What the AI Agents Actually Do
Financial modeling: Building DCF models, sensitivity tables, and comparable company analyses. What took a first-year analyst 15 hours now takes an AI agent 8 minutes.
Earnings analysis: Parsing 10-Ks, earnings transcripts, and guidance revisions across hundreds of companies simultaneously. The AI flags anomalies humans consistently miss.
Market research: Synthesizing industry reports, news, and data into investment memos. The output quality matches senior associate-level work.
Due diligence: For M&A deals, AI agents now handle initial target screening, financial health checks, and risk flag identification.
The Numbers Are Staggering
- Cost per analysis: ~$0.50 with AI vs. ~$150 in junior analyst labor
- Speed: 300x faster on routine financial modeling
- Accuracy: 40% fewer errors in data extraction and calculation
- Coverage: One AI agent monitors 5,000+ securities vs. a team covering 50
Which Roles Are Safe (For Now)
Client relationships: No AI is closing a $2B M&A deal over dinner at Nobu. Relationship management remains human.

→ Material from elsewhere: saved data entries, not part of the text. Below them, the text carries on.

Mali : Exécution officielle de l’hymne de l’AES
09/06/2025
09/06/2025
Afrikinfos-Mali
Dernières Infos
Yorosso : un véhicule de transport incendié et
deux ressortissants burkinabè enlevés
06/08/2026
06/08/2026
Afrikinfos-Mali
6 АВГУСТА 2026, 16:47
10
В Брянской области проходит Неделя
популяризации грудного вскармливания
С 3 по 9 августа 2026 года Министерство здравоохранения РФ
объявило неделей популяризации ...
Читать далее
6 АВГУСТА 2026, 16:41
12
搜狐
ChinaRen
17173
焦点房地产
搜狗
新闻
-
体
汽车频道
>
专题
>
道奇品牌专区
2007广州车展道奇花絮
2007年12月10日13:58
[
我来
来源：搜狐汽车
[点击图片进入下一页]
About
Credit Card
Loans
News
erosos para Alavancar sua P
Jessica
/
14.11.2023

Creative deal structuring: Novel financial instruments and bespoke solutions require judgment that AI lacks.
Regulatory navigation: Interpreting ambiguous regulations and making judgment calls on compliance.
Managing AI agents: Ironically, the new "junior analyst" role is overseeing and quality-checking AI output.

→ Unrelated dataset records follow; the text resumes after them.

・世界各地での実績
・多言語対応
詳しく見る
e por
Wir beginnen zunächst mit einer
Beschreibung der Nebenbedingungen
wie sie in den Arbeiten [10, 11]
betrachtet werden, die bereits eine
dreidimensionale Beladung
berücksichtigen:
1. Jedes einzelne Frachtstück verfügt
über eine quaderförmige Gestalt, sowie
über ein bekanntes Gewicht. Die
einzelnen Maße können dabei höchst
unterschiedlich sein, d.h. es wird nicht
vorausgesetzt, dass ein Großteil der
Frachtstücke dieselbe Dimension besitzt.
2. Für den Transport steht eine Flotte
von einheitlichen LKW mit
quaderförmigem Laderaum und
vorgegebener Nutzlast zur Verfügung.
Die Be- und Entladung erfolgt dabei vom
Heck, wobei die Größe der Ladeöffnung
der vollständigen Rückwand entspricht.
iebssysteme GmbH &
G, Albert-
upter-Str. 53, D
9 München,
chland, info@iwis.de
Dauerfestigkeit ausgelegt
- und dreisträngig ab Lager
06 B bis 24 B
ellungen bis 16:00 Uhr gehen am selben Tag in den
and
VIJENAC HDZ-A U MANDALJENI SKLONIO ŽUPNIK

How Other Banks Are Responding
JPMorgan's COIN system processes 12,000 contracts in seconds. Morgan Stanley's AI assistant handles 50,000 advisor queries daily. Citadel's AI-driven quant strategies now manage $60B.

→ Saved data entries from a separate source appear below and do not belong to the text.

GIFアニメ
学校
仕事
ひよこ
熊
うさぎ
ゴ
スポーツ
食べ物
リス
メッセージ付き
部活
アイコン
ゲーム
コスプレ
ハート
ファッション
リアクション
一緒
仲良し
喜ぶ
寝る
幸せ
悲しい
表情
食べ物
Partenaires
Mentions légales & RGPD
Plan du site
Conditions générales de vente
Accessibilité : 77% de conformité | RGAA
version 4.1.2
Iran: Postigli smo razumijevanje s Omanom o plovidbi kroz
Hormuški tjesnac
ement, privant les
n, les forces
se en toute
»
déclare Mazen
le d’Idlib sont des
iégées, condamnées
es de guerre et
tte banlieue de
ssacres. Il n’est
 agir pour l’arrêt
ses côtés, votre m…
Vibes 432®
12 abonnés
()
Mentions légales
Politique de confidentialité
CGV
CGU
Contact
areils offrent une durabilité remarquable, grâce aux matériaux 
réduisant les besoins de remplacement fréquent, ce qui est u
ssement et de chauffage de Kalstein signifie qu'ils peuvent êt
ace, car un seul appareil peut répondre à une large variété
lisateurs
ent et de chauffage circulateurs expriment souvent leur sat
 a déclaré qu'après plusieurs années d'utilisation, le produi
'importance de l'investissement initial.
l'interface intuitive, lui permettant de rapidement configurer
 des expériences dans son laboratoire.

This isn't one bank's experiment. It's an industry-wide transformation happening in real time.
How to Position Yourself
If you're entering finance in 2026:
- Learn to prompt and direct AI agents — this is the new Excel proficiency
- Develop judgment and taste — knowing when AI output is wrong matters more than producing it
- Build client skills early — the human layer is the moat
- Understand AI limitations — hallucinated financials in a pitch deck is a career-ending event
The Bigger Picture
Goldman isn't cutting analysts because the work disappeared. The work still exists — AI just does it better and cheaper. The question for every knowledge worker isn't "will AI take my job?" It's "which parts of my job can I hand to AI so I can do the parts AI can't?"